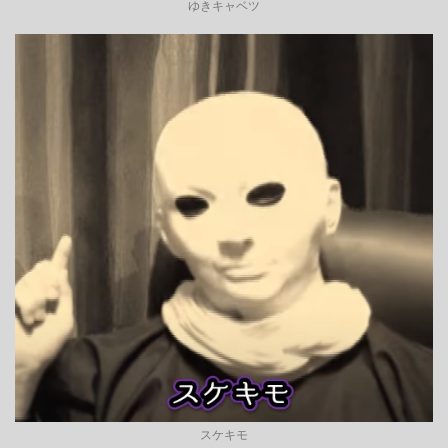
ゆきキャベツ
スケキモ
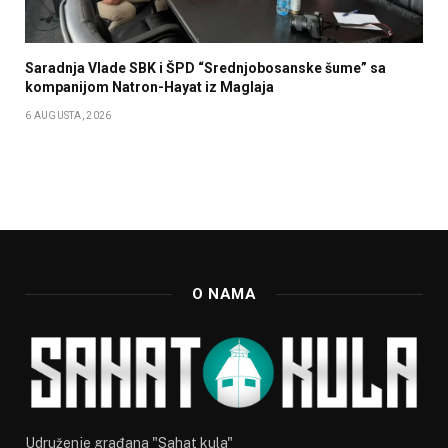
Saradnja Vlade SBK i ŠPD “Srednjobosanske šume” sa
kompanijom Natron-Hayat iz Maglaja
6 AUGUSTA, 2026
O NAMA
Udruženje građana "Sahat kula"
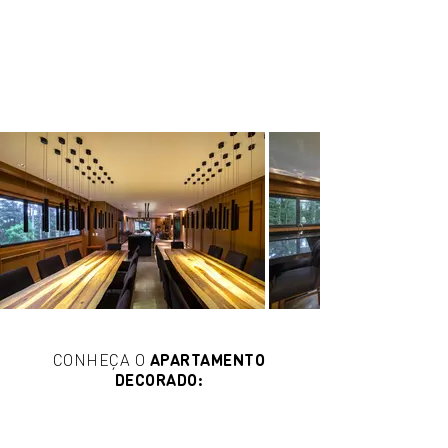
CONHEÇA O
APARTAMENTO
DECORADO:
* * * * * * * * *
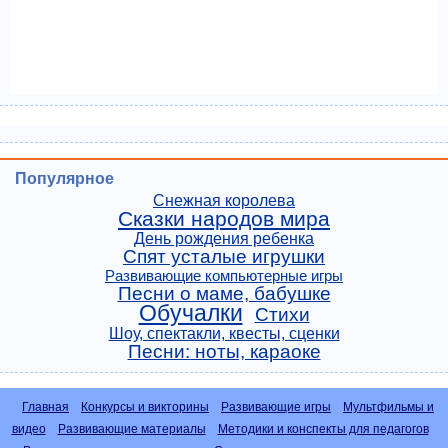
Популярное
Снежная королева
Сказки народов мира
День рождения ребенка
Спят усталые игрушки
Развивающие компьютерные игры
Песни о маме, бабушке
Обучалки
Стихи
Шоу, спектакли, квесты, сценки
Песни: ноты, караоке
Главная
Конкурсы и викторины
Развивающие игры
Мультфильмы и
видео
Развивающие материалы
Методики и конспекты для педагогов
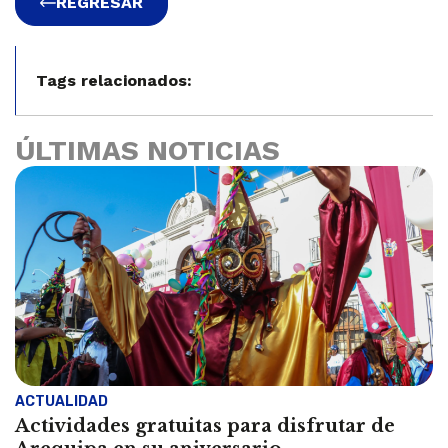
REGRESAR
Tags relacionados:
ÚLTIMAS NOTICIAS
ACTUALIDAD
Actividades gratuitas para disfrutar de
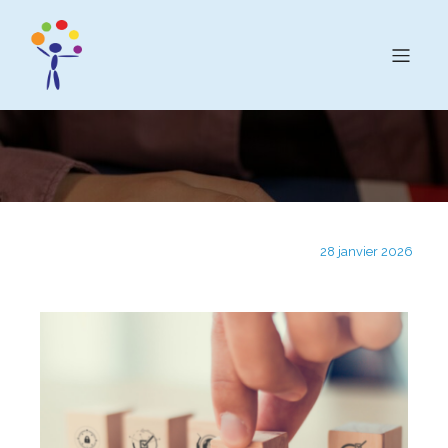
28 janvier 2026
* * * * * * * * *
For every line in the listing above that contains "Песни", copy that line.

Exercise response:
Песни о маме, бабушке
Песни: ноты, караоке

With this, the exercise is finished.